Brano di partenza.
Foto di Barbara Fraatz da Pixabay

Un giro criminale che ha ormai raggiunto proporzioni spaventose. I dati sulla popolazione globale degli elefanti sono di quelli che fanno “dis-perare”: stando a quanto riportato da una analisi del 2015, negli ultimi 10 anni abbiamo perso circa un terzo degli elefanti africani. In Tanzania, i bracconieri ne hanno uccisi il 60 per cento in soli 5 anni

I ranger che cercano di fermare questo terribile giro d’affari rischiano la vita tutti i giorni: negli ultimi anni ci sono stati oltre mille “caduti in battaglia”. Ci sono organizzazioni e figure come quella di David Bomben che, dopo aver lavorato in un’agenzia di sicurezza per una multinazionale dei diamanti, ha iniziato a formare unità antibracconaggio, prima in Namibia, e poi in altri paesi. Oggi è presidente dell’Associazione Italiana Esperti d’Africa e istruttore capo della Poaching Prevention Academy, un’organizzazione che in Namibia e in altri paesi africani si occupa di addestrare i ranger contro i cacciatori di frodo.

Dati di partenza.
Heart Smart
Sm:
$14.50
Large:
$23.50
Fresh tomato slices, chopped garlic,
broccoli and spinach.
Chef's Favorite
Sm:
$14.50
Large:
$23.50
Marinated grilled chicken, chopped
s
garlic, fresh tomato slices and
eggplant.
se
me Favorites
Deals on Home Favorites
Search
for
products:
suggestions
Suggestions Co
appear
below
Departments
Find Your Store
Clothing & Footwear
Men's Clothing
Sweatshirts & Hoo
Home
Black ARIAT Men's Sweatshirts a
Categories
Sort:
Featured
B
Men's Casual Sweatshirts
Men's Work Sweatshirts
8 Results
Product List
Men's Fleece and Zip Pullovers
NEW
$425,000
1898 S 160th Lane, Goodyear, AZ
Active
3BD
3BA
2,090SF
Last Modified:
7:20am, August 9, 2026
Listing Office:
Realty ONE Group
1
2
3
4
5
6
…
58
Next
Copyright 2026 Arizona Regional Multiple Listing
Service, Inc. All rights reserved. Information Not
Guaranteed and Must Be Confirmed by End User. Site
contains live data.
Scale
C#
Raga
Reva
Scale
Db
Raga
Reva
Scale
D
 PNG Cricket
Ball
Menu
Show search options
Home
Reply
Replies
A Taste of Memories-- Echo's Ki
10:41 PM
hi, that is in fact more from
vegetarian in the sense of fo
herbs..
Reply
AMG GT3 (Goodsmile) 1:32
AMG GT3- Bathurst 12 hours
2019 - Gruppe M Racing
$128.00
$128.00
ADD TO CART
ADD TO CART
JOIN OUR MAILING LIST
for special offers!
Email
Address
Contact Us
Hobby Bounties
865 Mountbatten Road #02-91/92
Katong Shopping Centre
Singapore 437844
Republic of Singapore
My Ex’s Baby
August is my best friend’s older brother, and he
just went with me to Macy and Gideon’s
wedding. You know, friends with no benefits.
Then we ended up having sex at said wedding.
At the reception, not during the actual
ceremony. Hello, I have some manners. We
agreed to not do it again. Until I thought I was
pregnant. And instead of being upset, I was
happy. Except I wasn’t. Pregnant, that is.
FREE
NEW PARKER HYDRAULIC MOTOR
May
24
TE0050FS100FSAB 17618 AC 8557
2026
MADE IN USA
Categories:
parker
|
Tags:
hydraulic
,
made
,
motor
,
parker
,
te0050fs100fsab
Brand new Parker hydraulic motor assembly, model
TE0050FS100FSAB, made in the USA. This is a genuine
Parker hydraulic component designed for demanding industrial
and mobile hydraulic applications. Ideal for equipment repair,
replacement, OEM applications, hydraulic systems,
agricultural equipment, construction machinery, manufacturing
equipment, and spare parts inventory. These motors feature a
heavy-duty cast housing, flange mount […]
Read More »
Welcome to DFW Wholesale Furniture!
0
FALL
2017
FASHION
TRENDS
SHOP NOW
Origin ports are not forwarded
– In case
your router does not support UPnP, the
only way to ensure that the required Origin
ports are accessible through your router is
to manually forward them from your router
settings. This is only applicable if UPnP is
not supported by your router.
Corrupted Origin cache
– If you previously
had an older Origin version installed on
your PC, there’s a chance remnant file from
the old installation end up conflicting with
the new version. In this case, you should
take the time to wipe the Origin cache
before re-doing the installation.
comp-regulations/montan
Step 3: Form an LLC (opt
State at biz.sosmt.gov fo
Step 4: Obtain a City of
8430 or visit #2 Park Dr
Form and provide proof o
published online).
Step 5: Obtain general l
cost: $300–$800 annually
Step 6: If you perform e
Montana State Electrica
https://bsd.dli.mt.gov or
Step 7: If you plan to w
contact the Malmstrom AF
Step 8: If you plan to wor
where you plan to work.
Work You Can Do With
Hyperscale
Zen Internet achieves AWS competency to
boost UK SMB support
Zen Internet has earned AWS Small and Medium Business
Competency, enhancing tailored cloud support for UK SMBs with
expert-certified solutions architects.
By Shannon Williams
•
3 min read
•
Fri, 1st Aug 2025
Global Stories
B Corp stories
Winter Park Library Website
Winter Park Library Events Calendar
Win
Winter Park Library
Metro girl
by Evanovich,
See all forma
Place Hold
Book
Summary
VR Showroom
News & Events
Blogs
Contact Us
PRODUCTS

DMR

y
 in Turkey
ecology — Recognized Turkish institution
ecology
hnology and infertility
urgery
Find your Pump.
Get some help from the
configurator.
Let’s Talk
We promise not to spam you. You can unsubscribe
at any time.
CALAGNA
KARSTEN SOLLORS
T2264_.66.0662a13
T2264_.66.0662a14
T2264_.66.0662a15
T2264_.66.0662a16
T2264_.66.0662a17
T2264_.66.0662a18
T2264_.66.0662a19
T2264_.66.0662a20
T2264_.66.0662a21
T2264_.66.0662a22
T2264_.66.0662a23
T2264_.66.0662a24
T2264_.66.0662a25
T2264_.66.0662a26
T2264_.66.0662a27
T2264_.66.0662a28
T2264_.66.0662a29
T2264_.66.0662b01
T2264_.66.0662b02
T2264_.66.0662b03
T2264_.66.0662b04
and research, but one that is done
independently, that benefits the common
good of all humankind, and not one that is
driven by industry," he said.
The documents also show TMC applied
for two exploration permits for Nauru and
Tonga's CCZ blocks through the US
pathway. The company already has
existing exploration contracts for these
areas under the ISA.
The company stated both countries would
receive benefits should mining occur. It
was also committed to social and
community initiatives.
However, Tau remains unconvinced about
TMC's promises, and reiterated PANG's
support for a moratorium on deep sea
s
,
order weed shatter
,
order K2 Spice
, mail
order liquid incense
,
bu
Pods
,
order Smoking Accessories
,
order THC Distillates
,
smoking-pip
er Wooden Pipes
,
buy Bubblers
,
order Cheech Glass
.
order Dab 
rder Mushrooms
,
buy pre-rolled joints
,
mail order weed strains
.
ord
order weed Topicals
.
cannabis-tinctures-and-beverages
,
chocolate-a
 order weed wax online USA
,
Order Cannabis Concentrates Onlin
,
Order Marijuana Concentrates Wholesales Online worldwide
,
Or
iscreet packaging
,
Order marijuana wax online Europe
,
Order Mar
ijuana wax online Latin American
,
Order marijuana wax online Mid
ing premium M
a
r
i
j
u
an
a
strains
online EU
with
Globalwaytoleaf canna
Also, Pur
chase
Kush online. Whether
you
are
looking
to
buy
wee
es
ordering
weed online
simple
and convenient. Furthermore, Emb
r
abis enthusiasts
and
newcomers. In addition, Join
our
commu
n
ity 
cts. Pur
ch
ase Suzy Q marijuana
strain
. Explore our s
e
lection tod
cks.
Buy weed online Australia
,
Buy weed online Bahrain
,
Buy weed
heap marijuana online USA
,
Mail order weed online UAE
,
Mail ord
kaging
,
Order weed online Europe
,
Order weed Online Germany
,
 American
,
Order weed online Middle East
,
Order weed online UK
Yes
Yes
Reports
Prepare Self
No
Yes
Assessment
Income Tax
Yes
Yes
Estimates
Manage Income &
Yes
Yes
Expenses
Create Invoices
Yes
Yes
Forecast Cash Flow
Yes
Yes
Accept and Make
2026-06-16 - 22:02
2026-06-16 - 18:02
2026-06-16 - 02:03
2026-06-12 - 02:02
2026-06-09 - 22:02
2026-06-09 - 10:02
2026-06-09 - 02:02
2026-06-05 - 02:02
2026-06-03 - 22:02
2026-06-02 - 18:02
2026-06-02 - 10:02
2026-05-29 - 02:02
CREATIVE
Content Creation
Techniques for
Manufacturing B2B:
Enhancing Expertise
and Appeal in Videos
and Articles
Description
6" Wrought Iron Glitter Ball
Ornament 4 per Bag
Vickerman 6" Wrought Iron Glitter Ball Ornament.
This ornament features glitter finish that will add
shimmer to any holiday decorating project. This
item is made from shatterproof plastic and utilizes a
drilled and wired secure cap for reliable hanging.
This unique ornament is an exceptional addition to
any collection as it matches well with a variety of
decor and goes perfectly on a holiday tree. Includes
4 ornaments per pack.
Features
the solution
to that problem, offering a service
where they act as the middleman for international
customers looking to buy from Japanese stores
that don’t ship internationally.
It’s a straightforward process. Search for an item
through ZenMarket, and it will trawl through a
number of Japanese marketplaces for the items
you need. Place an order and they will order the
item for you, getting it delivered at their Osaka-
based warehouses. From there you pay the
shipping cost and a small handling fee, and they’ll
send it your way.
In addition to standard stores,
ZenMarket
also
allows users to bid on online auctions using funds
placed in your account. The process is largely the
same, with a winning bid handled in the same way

Istruzioni degli esercizi.
- A) Traduci in inglese questa frase del brano sul bracconaggio degli elefanti: "I ranger che cercano di fermare questo terribile giro d’affari rischiano la vita tutti i giorni: negli ultimi anni ci sono stati oltre mille “caduti in battaglia”."
- B) Riformula come tabella Markdown le righe dei dati, dalla prima fino a quella che contiene "Find Your Store", compresa. Usa le colonne "Numero" e "Testo della riga" e tralascia le righe vuote.

Risposte degli esercizi.
- A) The rangers who try to stop this terrible trade risk their lives every day: in recent years there have been more than a thousand "fallen in battle."

- B)
| Numero | Testo della riga |
|---|---|
| 1 | Heart Smart |
| 2 | Sm: |
| 3 | $14.50 |
| 4 | Large: |
| 5 | $23.50 |
| 6 | Fresh tomato slices, chopped garlic, |
| 7 | broccoli and spinach. |
| 8 | Chef's Favorite |
| 9 | Sm: |
| 10 | $14.50 |
| 11 | Large: |
| 12 | $23.50 |
| 13 | Marinated grilled chicken, chopped |
| 14 | s |
| 15 | garlic, fresh tomato slices and |
| 16 | eggplant. |
| 17 | se |
| 18 | me Favorites |
| 19 | Deals on Home Favorites |
| 20 | Search |
| 21 | for |
| 22 | products: |
| 23 | suggestions |
| 24 | Suggestions Co |
| 25 | appear |
| 26 | below |
| 27 | Departments |
| 28 | Find Your Store |